**TASK A**: Reproduce the records verbatim, from their first line up to and including the line containing "Does В.о. директора", and nothing else.

The Old Guardian | TDSB Investigation Series Part 2
Discretionary Spending or Structural Sabotage?
“In public debates, it’s always easier to point at a $20 receipt than a $20 million shortfall.”
SECTION 1: The Public Face of Spending
When the public hears about trustee “spending,” it usually comes through scandal headlines: conference trips, mileage claims, discretionary budgets that look wasteful in isolation.
These stories stick because they’re simple. But as Trustee Michelle Aarts has noted, scrutiny almost always lands on the smallest line items — while structural deficits worth tens of millions go unexamined.
The optics are powerful by design. Trustees don’t control the formulas that drive deficits. They operate inside a system engineered to look bloated while being structurally underfunded.
SECTION 2: The Use-It-or-Lose-It Trap
One of the least understood features of school board budgeting is the Ministry’s use-it-or-lose-it funding structure.
If trustees or departments don’t spend their full allocation in a given line item, those funds risk being clawed back the following year.
On paper that sounds efficient. In practice it creates the opposite effect:
Boards are pressured to spend to protect future budgets — even if the allocation doesn’t match current needs. Programs may be patched together with short-term fixes instead of sustainable solutions. Trustees are effectively penalized for fiscal restraint.
This creates a cycle where spending looks unnecessary — but is actually forced by the system itself.
SECTION 3: The Transparency Blackout
Under normal circumstances, the TDSB publishes detailed trustee expense reports and financial records. Since the Ministry appointed a supervisor, much of that transparency has gone dark.
This blackout erases accountability at the exact moment the Ministry claims to be enforcing it.
What the public record still supports:
Trustee budgets are modest — covering outreach, mileage, and office costs. Most scrutinized spending is routine and operational — often under $50. The real deficit drivers lie elsewhere: CPP, EI, Early Childhood Educators, Special Education — all systematically underfunded by the province.

**TASK B**: According to the TDSB investigation piece, which trustee has noted that scrutiny almost always lands on the smallest line items?

Source records:
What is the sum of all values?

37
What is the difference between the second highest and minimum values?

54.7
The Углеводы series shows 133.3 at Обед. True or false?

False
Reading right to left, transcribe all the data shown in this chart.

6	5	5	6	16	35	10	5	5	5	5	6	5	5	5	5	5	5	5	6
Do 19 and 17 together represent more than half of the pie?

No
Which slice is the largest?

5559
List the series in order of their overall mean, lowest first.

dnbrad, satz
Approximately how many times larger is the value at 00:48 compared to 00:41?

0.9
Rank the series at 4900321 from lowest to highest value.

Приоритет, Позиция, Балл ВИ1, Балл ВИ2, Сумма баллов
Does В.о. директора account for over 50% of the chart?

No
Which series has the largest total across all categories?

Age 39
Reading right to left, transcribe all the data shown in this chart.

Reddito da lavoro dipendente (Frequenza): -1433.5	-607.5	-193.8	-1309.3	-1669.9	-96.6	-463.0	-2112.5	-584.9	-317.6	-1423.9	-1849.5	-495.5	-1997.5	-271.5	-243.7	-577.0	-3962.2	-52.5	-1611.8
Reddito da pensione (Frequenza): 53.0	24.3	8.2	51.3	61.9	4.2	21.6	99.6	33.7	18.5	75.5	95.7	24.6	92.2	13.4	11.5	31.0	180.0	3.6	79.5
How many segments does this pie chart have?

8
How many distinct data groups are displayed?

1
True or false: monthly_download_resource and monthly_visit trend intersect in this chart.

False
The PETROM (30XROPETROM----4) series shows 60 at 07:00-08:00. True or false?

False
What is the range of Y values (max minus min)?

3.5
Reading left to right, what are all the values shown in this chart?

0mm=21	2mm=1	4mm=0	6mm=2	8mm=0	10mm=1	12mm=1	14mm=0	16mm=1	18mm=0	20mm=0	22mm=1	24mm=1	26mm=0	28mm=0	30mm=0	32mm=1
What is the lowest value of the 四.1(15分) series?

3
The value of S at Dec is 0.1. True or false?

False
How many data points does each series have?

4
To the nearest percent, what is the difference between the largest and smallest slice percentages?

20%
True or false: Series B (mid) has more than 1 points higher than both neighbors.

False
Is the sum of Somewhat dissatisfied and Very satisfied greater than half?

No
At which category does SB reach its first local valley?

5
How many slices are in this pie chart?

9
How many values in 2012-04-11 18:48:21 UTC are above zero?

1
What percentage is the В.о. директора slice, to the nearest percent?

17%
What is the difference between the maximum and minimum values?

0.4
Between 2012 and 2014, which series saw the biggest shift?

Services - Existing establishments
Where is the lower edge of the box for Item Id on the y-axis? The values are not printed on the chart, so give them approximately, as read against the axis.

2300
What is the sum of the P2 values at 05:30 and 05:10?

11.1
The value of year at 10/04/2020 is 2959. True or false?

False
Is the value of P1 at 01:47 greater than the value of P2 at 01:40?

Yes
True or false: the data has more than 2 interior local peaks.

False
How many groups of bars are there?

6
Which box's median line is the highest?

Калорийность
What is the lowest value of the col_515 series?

**ANSWER A**:
What is the sum of all values?

37
What is the difference between the second highest and minimum values?

54.7
The Углеводы series shows 133.3 at Обед. True or false?

False
Reading right to left, transcribe all the data shown in this chart.

6	5	5	6	16	35	10	5	5	5	5	6	5	5	5	5	5	5	5	6
Do 19 and 17 together represent more than half of the pie?

No
Which slice is the largest?

5559
List the series in order of their overall mean, lowest first.

dnbrad, satz
Approximately how many times larger is the value at 00:48 compared to 00:41?

0.9
Rank the series at 4900321 from lowest to highest value.

Приоритет, Позиция, Балл ВИ1, Балл ВИ2, Сумма баллов
Does В.о. директора account for over 50% of the chart?

**ANSWER B**: Trustee Michelle Aarts.